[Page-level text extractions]
● ● ● ●

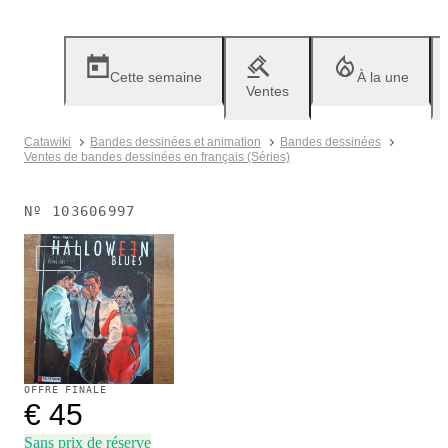
Cette semaine
À la une
Ventes
Catawiki
Bandes dessinées et animation
Bandes dessinées
Ventes de bandes dessinées en français (Séries)
Nº
103606997
Vendu
OFFRE FINALE
€ 45
Sans prix de réserve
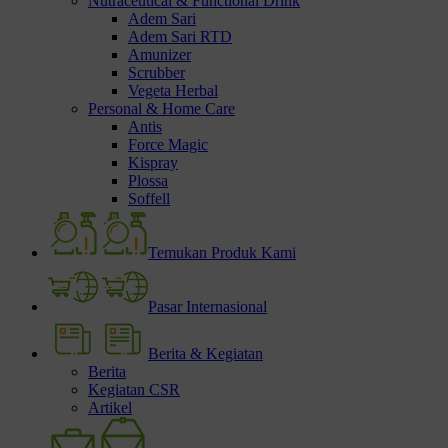
Nutraceutical & Functional Drink
Adem Sari
Adem Sari RTD
Amunizer
Scrubber
Vegeta Herbal
Personal & Home Care
Antis
Force Magic
Kispray
Plossa
Soffell
Temukan Produk Kami
Pasar Internasional
Berita & Kegiatan
Berita
Kegiatan CSR
Artikel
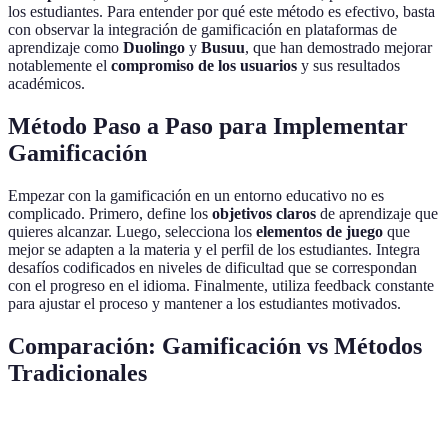
los estudiantes. Para entender por qué este método es efectivo, basta
con observar la integración de gamificación en plataformas de
aprendizaje como
Duolingo
y
Busuu
, que han demostrado mejorar
notablemente el
compromiso de los usuarios
y sus resultados
académicos.
Método Paso a Paso para Implementar
Gamificación
Empezar con la gamificación en un entorno educativo no es
complicado. Primero, define los
objetivos claros
de aprendizaje que
quieres alcanzar. Luego, selecciona los
elementos de juego
que
mejor se adapten a la materia y el perfil de los estudiantes. Integra
desafíos codificados en niveles de dificultad que se correspondan
con el progreso en el idioma. Finalmente, utiliza feedback constante
para ajustar el proceso y mantener a los estudiantes motivados.
Comparación: Gamificación vs Métodos
Tradicionales
Aspecto
Gamificación
Tradicional
Impacto e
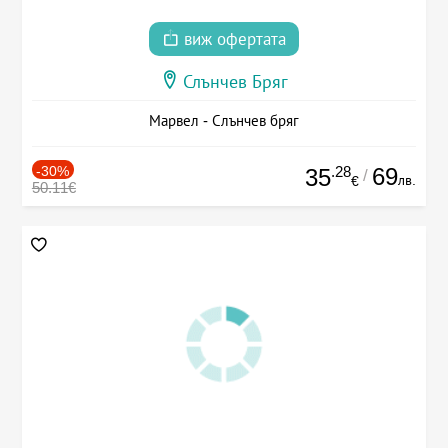
виж офертата
Слънчев Бряг
Марвел - Слънчев бряг
-30%
.28
69
35
/
лв.
€
50.11€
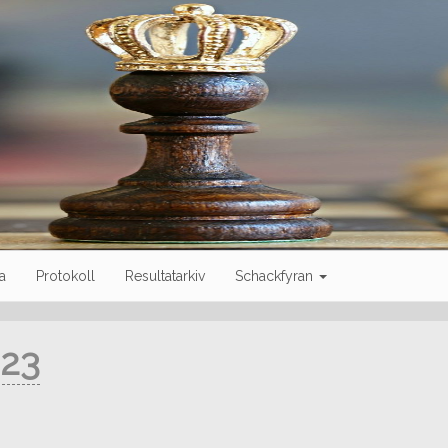
a
Protokoll
Resultatarkiv
Schackfyran
023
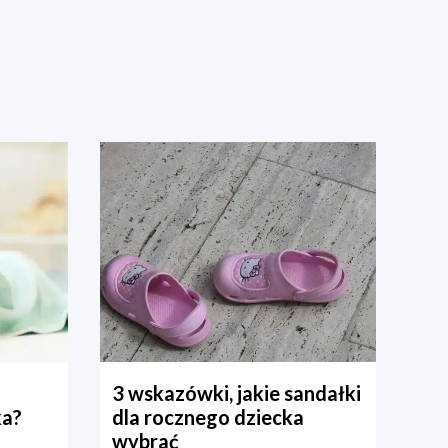
3 wskazówki, jakie sandałki
ka?
dla rocznego dziecka
wybrać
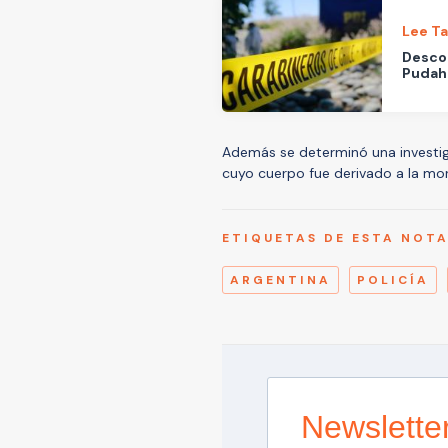
Lee T
Descon
Pudah
Además se determinó una investiga
cuyo cuerpo fue derivado a la mor
ETIQUETAS DE ESTA NOT
ARGENTINA
POLICÍA
Newslette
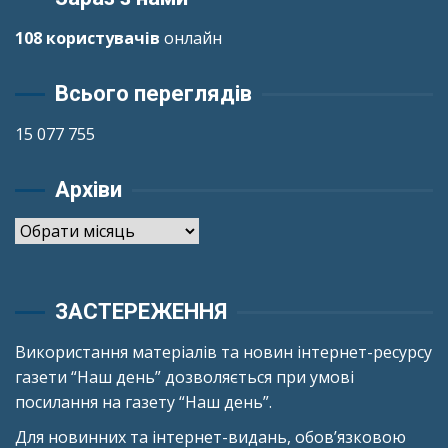
108 користувачів
онлайн
Всього переглядів
15 077 755
Архіви
Архіви
ЗАСТЕРЕЖЕННЯ
Використання матеріалів та новин інтернет-ресурсу
газети “Наш день” дозволяється при умові
посилання на газету “Наш день”.
Для новинних та інтернет-видань, обов’язковою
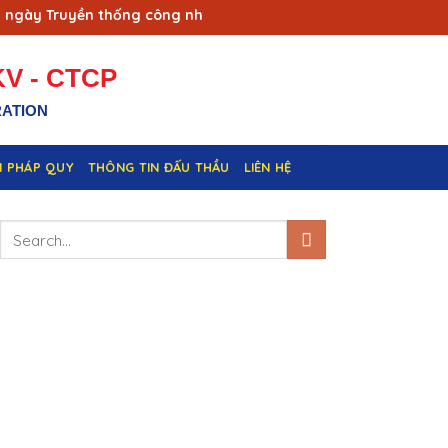
ày Truyền thống công nhân Vùng mỏ - Truyền thống ngành Than
V - CTCP
RATION
N PHÁP QUY
THÔNG TIN ĐẤU THẦU
LIÊN HỆ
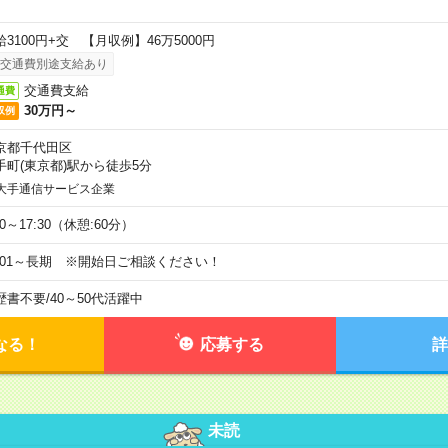
給3100円+交 【月収例】46万5000円
交通費別途支給あり
交通費支給
通費
30万円～
収例
京都千代田区
手町(東京都)駅から徒歩5分
大手通信サービス企業
00～17:30（休憩:60分）
9/01～長期 ※開始日ご相談ください！
歴書不要
/
40～50代活躍中
なる！
応募する
詳
未読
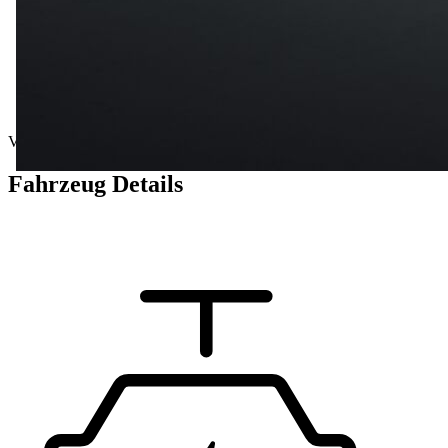
Vorführwagen
Fahrzeug Details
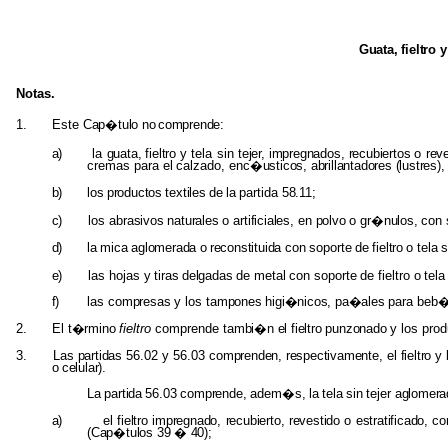
Guata, fieltro
y
Notas.
1.
Este
Cap�tulo
no
comprende:
a)
la
guata, fieltro
y tela sin
tejer, impregnados, recubiertos
o
rev
cremas para
el
calzado,
enc�usticos, abrillantadores (lustres)
b)
los
productos
textiles
de
la
partida
58.11;
c)
los
abrasivos naturales
o
artificiales,
en
polvo
o
gr�nulos,
con s
d)
la
mica
aglomerada
o
reconstituida
con
soporte
de
fieltro
o
tela
s
e)
las
hojas
y
tiras
delgadas
de
metal
con
soporte
de
fieltro
o
tela
f)
las
compresas
y los
tampones higi�nicos, pa�ales
para
beb
2.
El
t�rmino
fieltro
comprende
tambi�n el fieltro punzonado
y los
prod
3.
Las partidas
56.02 y 56.03
comprenden, respectivamente,
el
fieltro
y 
o
celular).
La
partida
56.03
comprende,
adem�s,
la
tela
sin
tejer
aglomera
a)
el
fieltro
impregnado,
recubierto,
revestido
o
estratificado,
co
(Cap�tulos
39
�
40);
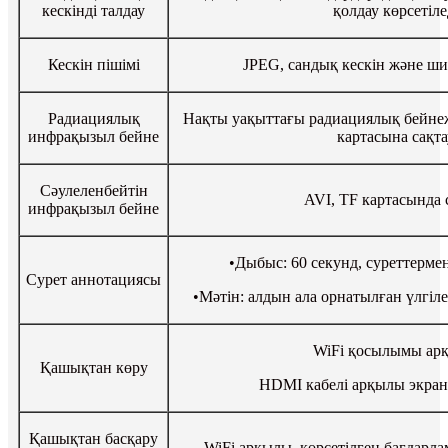
кескінді талдау
қолдау көрсетіле
Кескін пішімі
JPEG, сандық кескін және ши
Радиациялық
Нақты уақыттағы радиациялық бейнеж
инфрақызыл бейне
картасына сақта
Сәулеленбейтін
AVI, TF картасында 
инфрақызыл бейне
•Дыбыс: ​​60 секунд, суреттерме
Сурет аннотациясы
•Мәтін: алдын ала орнатылған үлгіле
WiFi қосылымы ар
Қашықтан көру
HDMI кабелі арқылы экран
Қашықтан басқару
WiFi арқылы, көрсетілген бағдарл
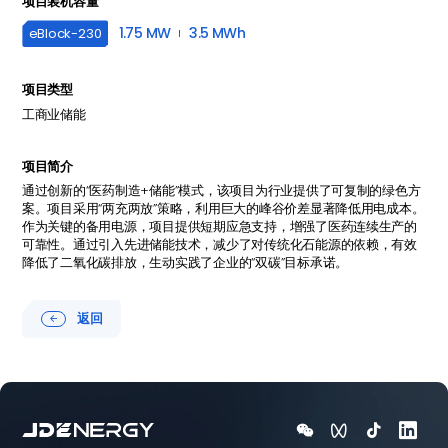
项目装机容量
1.75 MW
3.5 MWh
eBlock-
230
项目类型
工商业储能
项目简介
通过创新的“医药制造+储能”模式，该项目为行业提供了可复制的绿色方
案。项目采用“两充两放”策略，利用巨大的峰谷价差显著降低用电成本。
作为关键的备用电源，项目提供短期应急支持，增强了医药连续生产的
可靠性。通过引入先进储能技术，减少了对传统化石能源的依赖，有效
降低了二氧化碳排放，生动实践了企业的“双碳”目标承诺。
返回





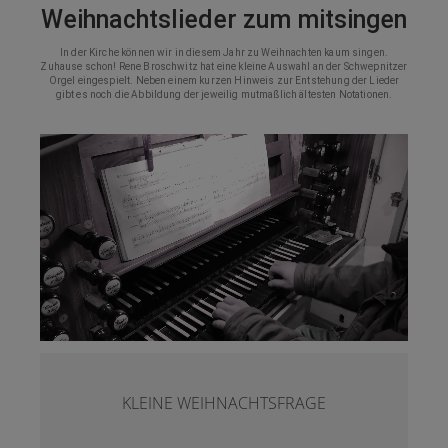
Weihnachtslieder zum mitsingen
In der Kirche können wir in diesem Jahr zu Weihnachten kaum singen.
Zuhause schon! Rene Broschwitz hat eine kleine Auswahl an der Schwepnitzer
Orgel eingespielt. Neben einem kurzen Hinweis zur Entstehung der Lieder
gibt es noch die Abbildung der jeweilig mutmaßlich ältesten Notationen.
Schreibt doch mal in die Kommentare!
KLEINE WEIHNACHTSFRAGE
WELCHES LIED SPIELT RENE´ HIER?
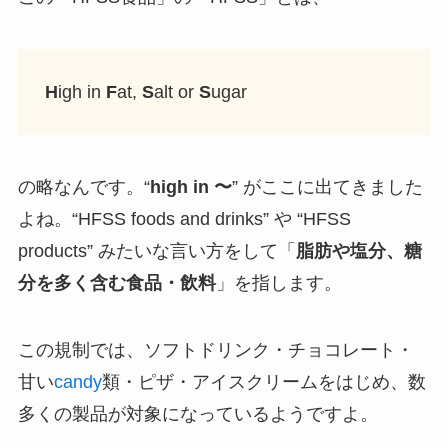
H
igh in
F
at,
S
alt or
S
ugar
の略なんです。“
high in 〜
” がここに出てきました
よね。“HFSS foods and drinks” や “HFSS
products” みたいな言い方をして「
脂肪や塩分、糖
分を多く含む食品・飲料
」を指します。
この規制では、ソフトドリンク・チョコレート・
甘い
candy
類・ピザ・アイスクリームをはじめ、数
多くの製品が対象になっているようですよ。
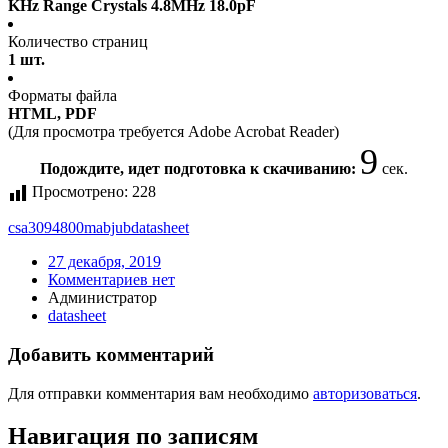
KHz Range Crystals 4.8MHz 18.0pF
Количество страниц
1 шт.
Форматы файла
HTML, PDF
(Для просмотра требуется Adobe Acrobat Reader)
9
Подождите, идет подготовка к скачиванию:
сек.
Просмотрено:
228
csa3094800mabjub
datasheet
27 декабря, 2019
Комментариев нет
Администратор
datasheet
Добавить комментарий
Для отправки комментария вам необходимо
авторизоваться
.
Навигация по записям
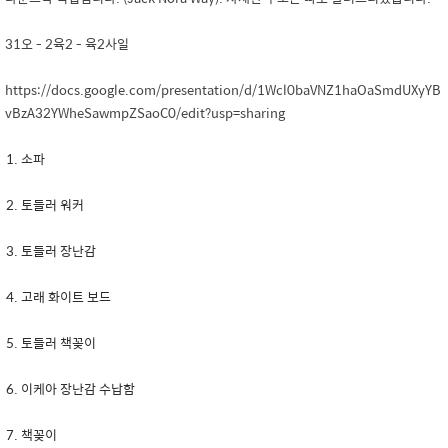
31오 - 2육2 - 육2사일
https://docs.google.com/presentation/d/1Wcl0baVNZ1haOaSmdUXyYB
vBzA32YWheSawmpZSaoC0/edit?usp=sharing
소파
토들러 워커
토들러 장난감
고래 화이트 보드
토들러 책꽂이
이케아 장난감 수납함
책꽂이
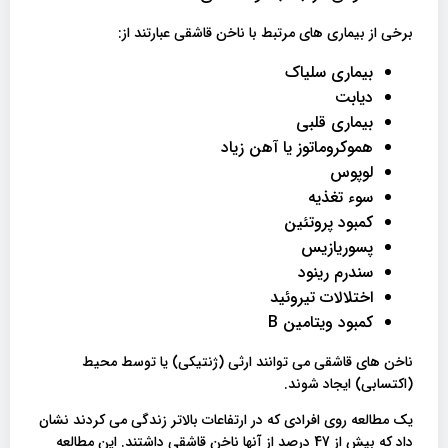
برخی از بیماری های مرتبط با ناخن قاشقی عبارتند از:
بیماری سلیاک
دیابت
بیماری قلبی
هموکروماتوز یا آهن زیاد
لوپوس
سوء تغذیه
کمبود پروتئین
پسوریازیس
سندرم رینود
اختلالات تیروئید
کمبود ویتامین B
ناخن های قاشقی می توانند ارثی (ژنتیکی) یا توسط محیط
(اکتسابی) ایجاد شوند.
یک مطالعه روی افرادی که در ارتفاعات بالاتر زندگی می کردند نشان
داد که بیش از 47 درصد از آنها ناخن قاشقی داشتند. این مطالعه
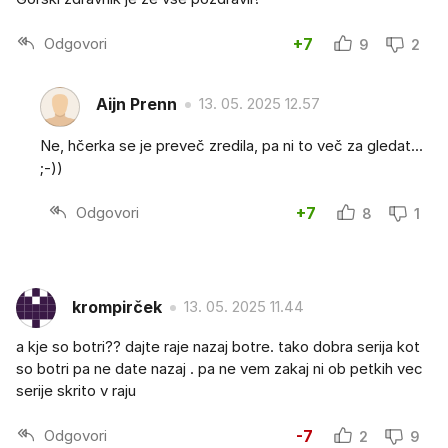
Odgovori
+7
9
2
Aijn Prenn
13. 05. 2025 12.57
Ne, hčerka se je preveč zredila, pa ni to več za gledat...
;-))
Odgovori
+7
8
1
krompirček
13. 05. 2025 11.44
a kje so botri?? dajte raje nazaj botre. tako dobra serija kot
so botri pa ne date nazaj . pa ne vem zakaj ni ob petkih vec
serije skrito v raju
Odgovori
-7
2
9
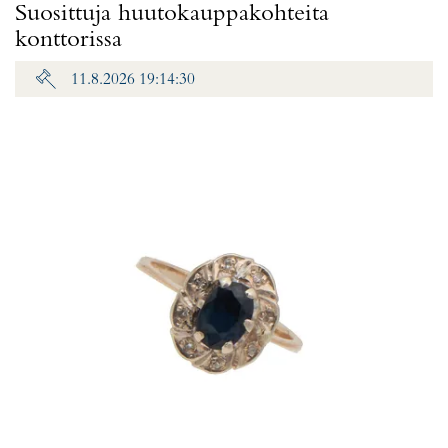
Suosittuja huutokauppakohteita
konttorissa
11.8.2026 19:14:30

● ● ● ●

* _PROBLEM TO WORK ON_
Pictures are to be left out; otherwise, retype exactly the lines from the first line of the data through the line containing "Berita & Kegiatan".

* _WORKED SOLUTION_
Cette semaine
À la une
Ventes
Catawiki
Bandes dessinées et animation
Bandes dessinées
Ventes de bandes dessinées en français (Séries)
Nº
103606997
Vendu
OFFRE FINALE
€ 45
Sans prix de réserve
Nutraceutical & Functional Drink
Adem Sari
Adem Sari RTD
Amunizer
Scrubber
Vegeta Herbal
Personal & Home Care
Antis
Force Magic
Kispray
Plossa
Soffell
Temukan Produk Kami
Pasar Internasional
Berita & Kegiatan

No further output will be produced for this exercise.